Following this, he returned to outpatient physical therapy and was placed in a TCC EZ® (Integra, Princeton, NJ) on Post-application Day 151; the wound measured 1.5 × 1.5 cm (Fig. 8). He was provided an ‘even-up’ shoe balancer to minimize leg length discrepancy and balance disruption. He was also provided with physical therapy gait training following initial casting. The TCC was changed 3 days later to accommodate reduction in limb volume and further assessment of his tolerance given the fall risk and history of low back pain; the wound had decreased in size to 1.2 × 1.1 cm (Fig. 9). He was seen 1 week later for a cast change and the wound had decreased to 0.5 × 0.8 cm (Fig. 10).

Figure 8

TCC Day 0.

Figure 9

TCC Day 3.

Figure 10

TCC Day 10.

He continued with weekly TCC changes for 17 more days, with full wound closure achieved 27 days after initial casting. He was referred for custom footwear and began monthly follow-up visits, continuing to report occasional pain at the site of the former wound when pressure is applied.

DISCUSSION

Finding the right blend of wound treatment modalities is dependent on both the patient and wound etiology, sometimes requiring trial-and-error to determine optimal treatment combination. Proper offloading in lower extremity wound healing is particularly important for neuropathic ulcers, as autologous stem cells and matrixes are unable to overcome tissue damage caused by high pressure secondary to impaired sensory feedback.
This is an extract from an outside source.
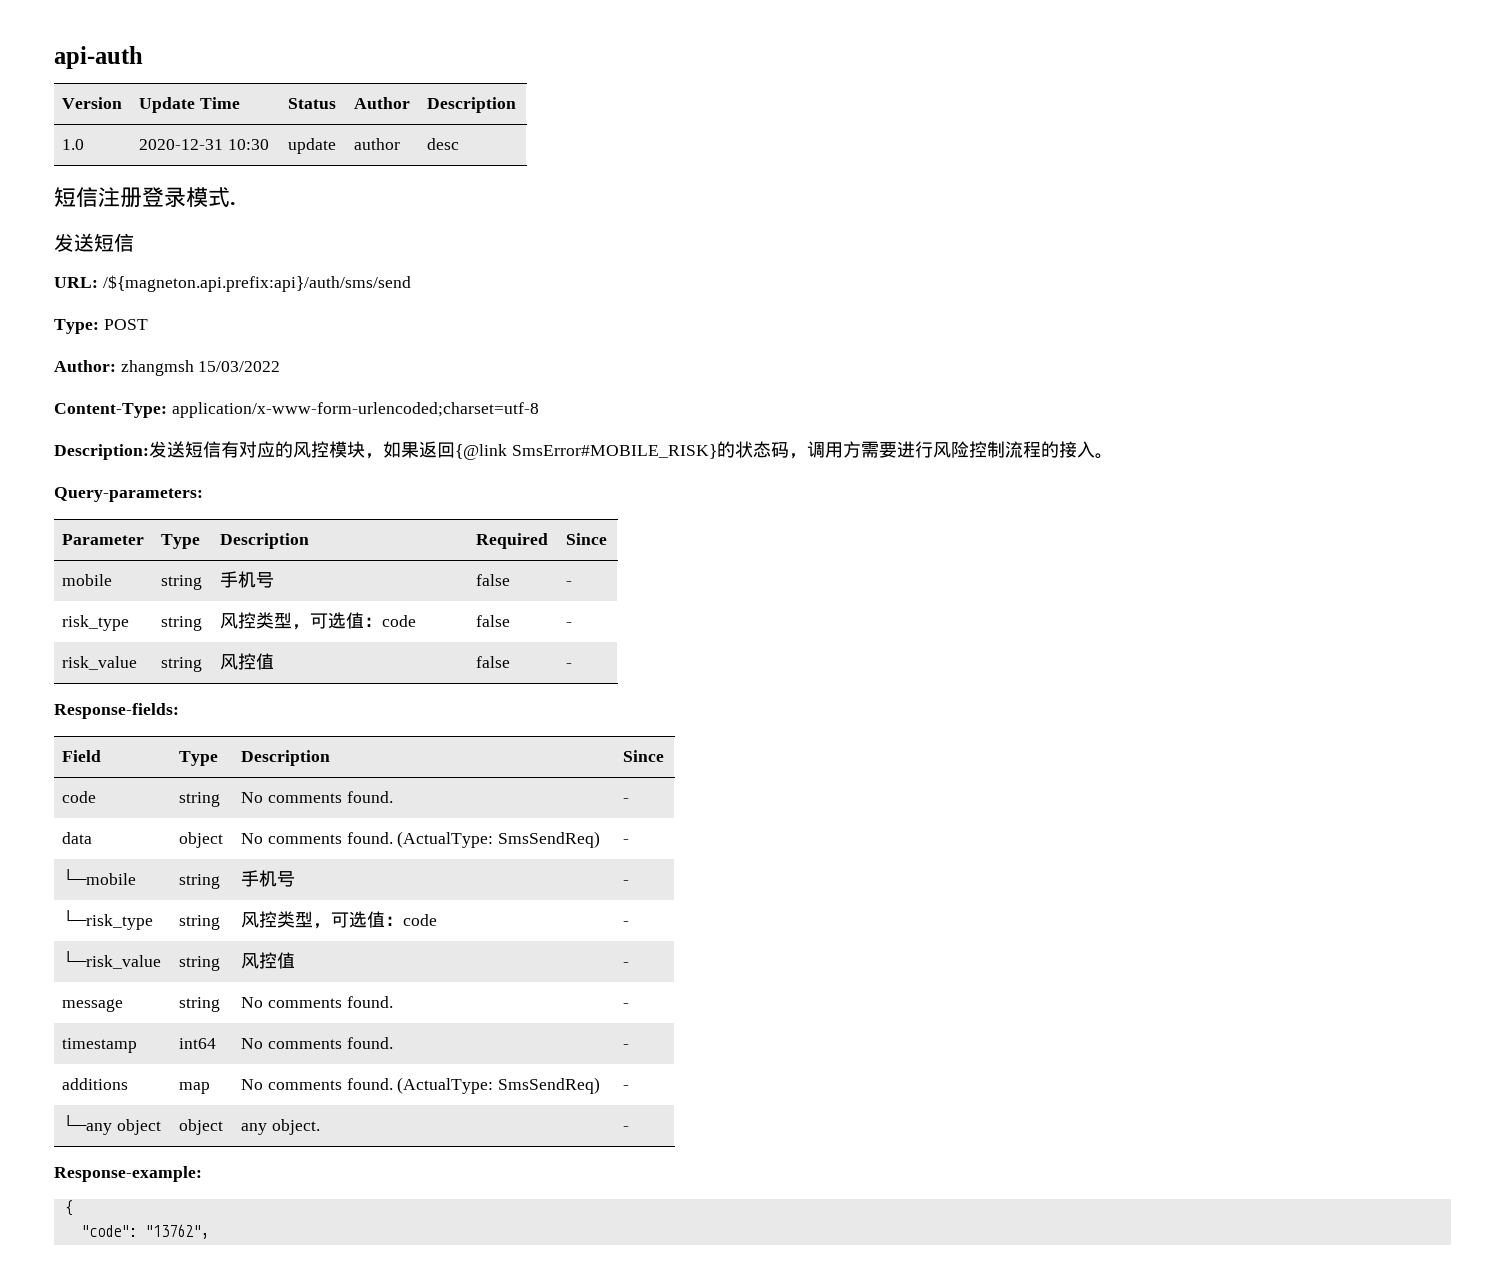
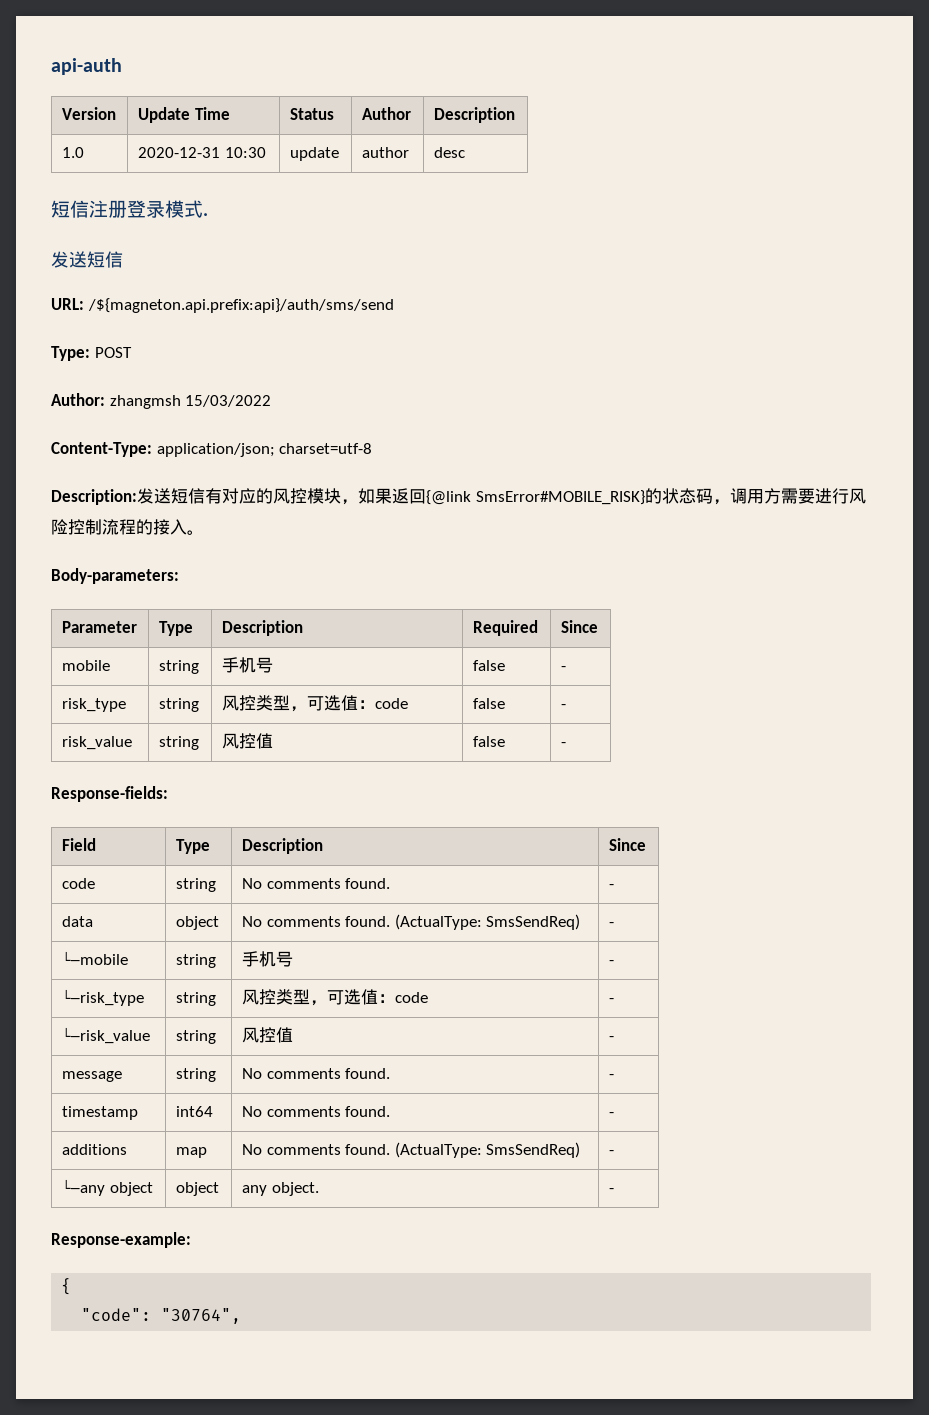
[171,402,539,418] application/x-www-form-urlencoded;charset=utf-8 -> [156,443,373,457] application/json; charset=utf-8
[54,487,203,502] Query-parameters: -> [51,568,179,584] Body-parameters:
[144,1224,209,1239] "13762", -> [161,1308,242,1324] "30764",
Our center uses TCCs as a primary means of offloading [6-8], though we found ourselves focusing on caring for the whole patient rather than just the ‘hole’ in the patient. Our decision to not initially use a TCC was based on multiple factors. The first was the patient’s balance, with concern that a TCC would increase fall risk. The second was pragmatic, as showering with a TCC requires assistance. The third was wound location, as non-plantar ulcers are not traditionally treated with offloading. Unfortunately, our patient’s gait abnormalities may have led to increased pressure on the medial calcaneus, as neuropathic ulcers generally occur on high-pressure (i.e. plantar) surfaces [9]. In retrospect, immediately placing this patient in a TCC may have promoted faster wound closure [10].

In conclusion, we present the treatment of a chronic neuropathic ulcer with a novel AHSC and traditional offloading. Going forward, the efficacy of AHSC on lower extremity wounds should be further investigated and compared to offloading-only controls. The consideration of comorbidities and treatment risks are important parts of wound care and necessary for keeping patients safe.